People have criticized me in the past saying we have more pressing issues than getting rich. And they are partially right; as a community, our plate is full. But this is not about getting rich. This is about creating a sustainable foundation to transform the lives of an entire community. I don’t pretend any of this is a luxury. With no federal protections for LGBTQ people in the workplace, the never-ending parade of policies intended to repeal years of progress and corporate giants like Chick-Fil-A contributing millions toward anti-LGBTQ causes, wealth and influence isn’t a luxury, it’s self-preservation.

It’s not as bleak an outlook as it once was. The list of players and their initiatives working to help our businesses participate in the economy to build community wealth and influence is long. LGBTQ Chambers of Commerce like Independence Business Alliance and the NJ LGBT Chamber work hard to create opportunity, drive growth, and shape leaders for our business community. The national LGBTQ chamber (NGLCC) established the Certified LGBT Business Enterprise (LGBTBE) initiative to promote supply chain diversity. Even the Chamber of Commerce for Greater Philadelphia got in with their CEO Access program that includes LGBTQ businesses. But it’s not just chambers of commerce; some businesses, like Comcast and Atlantic City Electric include certified LGBTBEs in their supplier diversity efforts. And more cities and state governments now include LGBTQ-owned businesses in their public contracting minority-owned business programs.

Remember I said LGBTQ people must be allowed to be who they are, where they are? Our entrepreneurs too frequently find the challenges of living authentically unmanageable in small towns. They leave to find acceptance and protections in urban areas where the cost of living and doing business is higher. These higher costs are prohibitive for LGBTQ entrepreneurs to realize their full potential. This is a casualty of systemic discrimination. There are a million reasons to pay a premium for location, but fear from discrimination should not be one of them. By the way, if you want that government contract, or certification, or opportunity to be paired with a titan of industry, you need to have capital, adequate accounting systems and a history of growth.

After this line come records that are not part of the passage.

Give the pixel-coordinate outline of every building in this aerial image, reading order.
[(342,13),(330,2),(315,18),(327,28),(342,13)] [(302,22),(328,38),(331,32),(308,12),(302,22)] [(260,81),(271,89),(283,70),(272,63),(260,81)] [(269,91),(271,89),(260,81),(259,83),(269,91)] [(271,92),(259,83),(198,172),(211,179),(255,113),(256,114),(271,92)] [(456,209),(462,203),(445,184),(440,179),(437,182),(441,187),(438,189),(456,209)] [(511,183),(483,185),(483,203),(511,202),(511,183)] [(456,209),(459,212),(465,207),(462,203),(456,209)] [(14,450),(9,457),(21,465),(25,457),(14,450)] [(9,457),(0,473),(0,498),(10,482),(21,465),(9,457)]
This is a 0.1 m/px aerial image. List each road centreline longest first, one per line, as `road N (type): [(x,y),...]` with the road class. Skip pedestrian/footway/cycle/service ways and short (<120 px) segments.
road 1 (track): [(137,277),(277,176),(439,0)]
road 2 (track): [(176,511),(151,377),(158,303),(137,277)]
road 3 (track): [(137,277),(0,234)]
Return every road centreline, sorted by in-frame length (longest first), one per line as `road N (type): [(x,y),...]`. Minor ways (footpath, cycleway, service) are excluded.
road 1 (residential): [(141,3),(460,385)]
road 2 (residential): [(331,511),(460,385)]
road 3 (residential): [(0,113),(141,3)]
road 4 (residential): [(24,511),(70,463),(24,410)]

So we need to focus on getting our businesses there, and I believe the answer lies in small towns. The NGLCC reports the highest concentration of certified LGBTBEs exist in the consulting, marketing and professional services sectors. This thing called the internet revolutionized accessibility, making it easier for these types of businesses to operate outside of the urban areas. Right now, small towns need us, and some, like Woodbury, N.J., put protections and resources in place to welcome LGBTQ-owned businesses. This creates an opportunity to get our businesses in on the ground floor of growing economies to not just be part of the upward trajectory, but also to help stimulate it. This way we are maximizing returns getting in on the low end of the market and shaping an economy. Imagine if every small town’s economy was built on inclusion. 

I blew past my 500 words a while ago, but I contend the topic warrants further discussion. We hear so much about how we need full equality. Well, our business community is not just part of that, but a driving force to help us realize that goal. Before I close, I don’t want to miss the most obvious way to help our businesses build community wealth and influence. I’ll say it loud enough for the people in the back: Support LGBTQ owned businesses! Our businesses span every sector of the economy and they deserve consideration and support from us. 


Tony Doran is a Woodbury native who has come home after 25 years with his husband Rick and dog Moxie. Tony has a deep love for LGBTQ people and culture, which inspired him to start Woodbury Community Pride in 2017. The organization’s collaboration with the city, recently earned Woodbury a score of 100 on the Human Rights Campaign Municipal Equality Index.